Dataset entries:

Segment Open

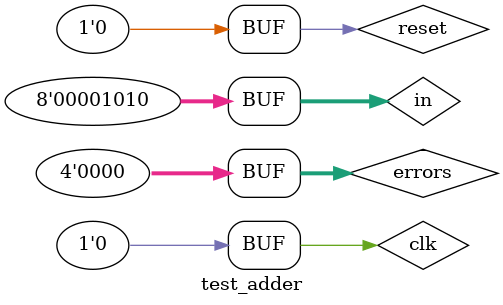
<source format=v>
module test_adder ();
 
	reg reset, clk;
	reg [7:0] in;
	
	wire [7:0] OUT;
	
	reg [3:0] vectornum, errors; // bookkeeping variables
	reg [9:0] testvectors[20:0]; // array of testvectors
	
	adder dut (.A(in), .out(OUT));
	
	
	
always
	begin
	clk = 1; #5; clk = 0; #5;
	end
	
initial
	begin
	vectornum = 0; errors = 0;
	reset = 1; #30; reset = 0;
	in = 32'b10000000000000000000000000001010;
end


always @(negedge clk)
	if (~reset) begin // skip during reset
			// increment array index and read next testvector
		vectornum = vectornum + 1;
		if (testvectors[vectornum] === 5'bx) begin
			$display("%d tests completed with %d errors",
			vectornum, errors);
		end
	end
endmodule

</source>
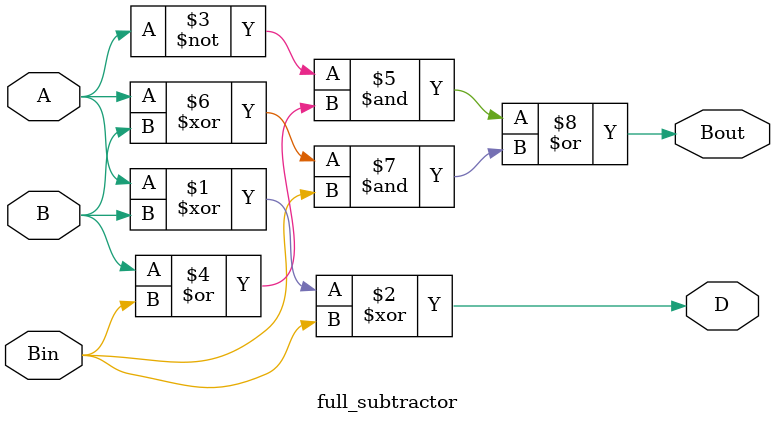
<source format=v>
module full_subtractor (
    input A, B, Bin,   
    output D, Bout    
);

assign D = A ^ B ^ Bin;  // XOR of A, B, and Bin
assign Bout = (~A & (B | Bin)) | ((A ^ B) & Bin);  // Borrow logic

endmodule

</source>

Segment Closed

• [WHAT NEEDS TO BE DONE]:
Your task is to retype the records above in full and exactly, omitting the pictures.

• [SOLUTION BELOW]:
<source format=v>
module test_adder ();
 
	reg reset, clk;
	reg [7:0] in;
	
	wire [7:0] OUT;
	
	reg [3:0] vectornum, errors; // bookkeeping variables
	reg [9:0] testvectors[20:0]; // array of testvectors
	
	adder dut (.A(in), .out(OUT));
	
	
	
always
	begin
	clk = 1; #5; clk = 0; #5;
	end
	
initial
	begin
	vectornum = 0; errors = 0;
	reset = 1; #30; reset = 0;
	in = 32'b10000000000000000000000000001010;
end


always @(negedge clk)
	if (~reset) begin // skip during reset
			// increment array index and read next testvector
		vectornum = vectornum + 1;
		if (testvectors[vectornum] === 5'bx) begin
			$display("%d tests completed with %d errors",
			vectornum, errors);
		end
	end
endmodule

</source>
<source format=v>
module full_subtractor (
    input A, B, Bin,   
    output D, Bout    
);

assign D = A ^ B ^ Bin;  // XOR of A, B, and Bin
assign Bout = (~A & (B | Bin)) | ((A ^ B) & Bin);  // Borrow logic

endmodule

</source>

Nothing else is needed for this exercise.